Д р у г о й. Для самого себя! Для жизни! Твоя улица ждет, и на ней там и сям горят фонари. Неужто ты так труслив, что темнота меж двумя фонарями пугает тебя? Ты хочешь сплошных фонарей? Пойдем, Бекман, пойдем к следующему фонарю.
Б е к м а н. Я голоден, слышишь ты? Я мерзну, понял? Меня ноги не держат, слышишь, так я устал. Открой какую-нибудь дверь, эй ты. Я голоден! Улица темна, и все двери закрыты. Заткнись, говорящий да, побереги свои легкие для других. Я мучаюсь от тоски по родине! Тоски по матери! Я голоден, я хочу черного хлеба! Не надо мне печенья, на что оно мне? У моей матери наверняка нашелся бы для меня кусочек черного хлеба и теплые носки. И тогда я, сытый, согретый, уселся бы в мягкое кресло рядом с господином полковником читать Достоевского или Горького. Это же прелесть что такое, когда ты сыт и тебе тепло, читать о страданиях других людей и сочувственно вздыхать. Но у меня, к сожалению, глаза слипаются. Я устал как пес. Я хочу зевать, как пес зевает, во всю пасть. И ноги меня больше не держат. Я устал, слышишь ты! И больше не могу, не хочу, понял? Больше не пройду ни миллиметра. Ни…

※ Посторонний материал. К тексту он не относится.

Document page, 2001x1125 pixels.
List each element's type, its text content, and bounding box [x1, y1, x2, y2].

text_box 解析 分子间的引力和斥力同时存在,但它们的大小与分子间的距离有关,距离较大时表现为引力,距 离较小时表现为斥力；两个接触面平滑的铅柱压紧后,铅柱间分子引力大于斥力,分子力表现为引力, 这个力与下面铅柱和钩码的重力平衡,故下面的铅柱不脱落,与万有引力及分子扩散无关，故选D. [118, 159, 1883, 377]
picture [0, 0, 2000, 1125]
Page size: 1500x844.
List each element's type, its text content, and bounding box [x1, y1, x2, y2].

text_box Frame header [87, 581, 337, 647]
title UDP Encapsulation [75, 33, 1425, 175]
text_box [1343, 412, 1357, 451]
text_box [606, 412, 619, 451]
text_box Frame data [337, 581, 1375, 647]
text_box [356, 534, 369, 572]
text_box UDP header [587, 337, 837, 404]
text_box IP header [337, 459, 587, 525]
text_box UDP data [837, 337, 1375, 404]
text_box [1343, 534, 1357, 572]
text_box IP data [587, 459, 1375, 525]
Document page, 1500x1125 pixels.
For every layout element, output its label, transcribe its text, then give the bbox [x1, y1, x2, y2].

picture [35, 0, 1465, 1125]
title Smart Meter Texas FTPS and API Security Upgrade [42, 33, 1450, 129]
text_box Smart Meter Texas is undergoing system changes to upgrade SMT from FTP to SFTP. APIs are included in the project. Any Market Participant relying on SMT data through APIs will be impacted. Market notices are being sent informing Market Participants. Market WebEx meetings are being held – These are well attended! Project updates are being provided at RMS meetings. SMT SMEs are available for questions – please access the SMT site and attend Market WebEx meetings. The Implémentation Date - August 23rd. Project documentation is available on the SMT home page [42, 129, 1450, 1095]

Д р у г о й. Бекман, ты совсем обмяк. Пойдем, Бекман, жизнь ждет, Бекман, пойдем!
Б е к м а н. Не хочу я читать Достоевского, мне и без него страшно. Не пойду. Я устал. Эй, ты, не пойду, устал. Спать хочу. Вот здесь, перед своей дверью. Сяду на приступку, слышишь, и буду спать. Спать буду, спать, покуда стены дома не начнут трескаться и разваливаться от старости, или до следующей мобилизации. Хочу спать. Я устал, как целый зевающий земной шар.
Д р у г о й. Стряхни с себя сон, Бекман. Пойдем. Живи!
Б е к м а н. Этой жизнью? Нет, эта жизнь меньше, чем ничто. Я вышел из игры, слышишь, ты! Что ты сказал? Вперед, друзья, спектакль, конечно же, будет доигран до конца. Кто знает, в какой темный угол мы забьемся или к какой сладостной груди прильнем, когда занавес наконец, наконец-то задвинется. Пять серых, дождливых актов!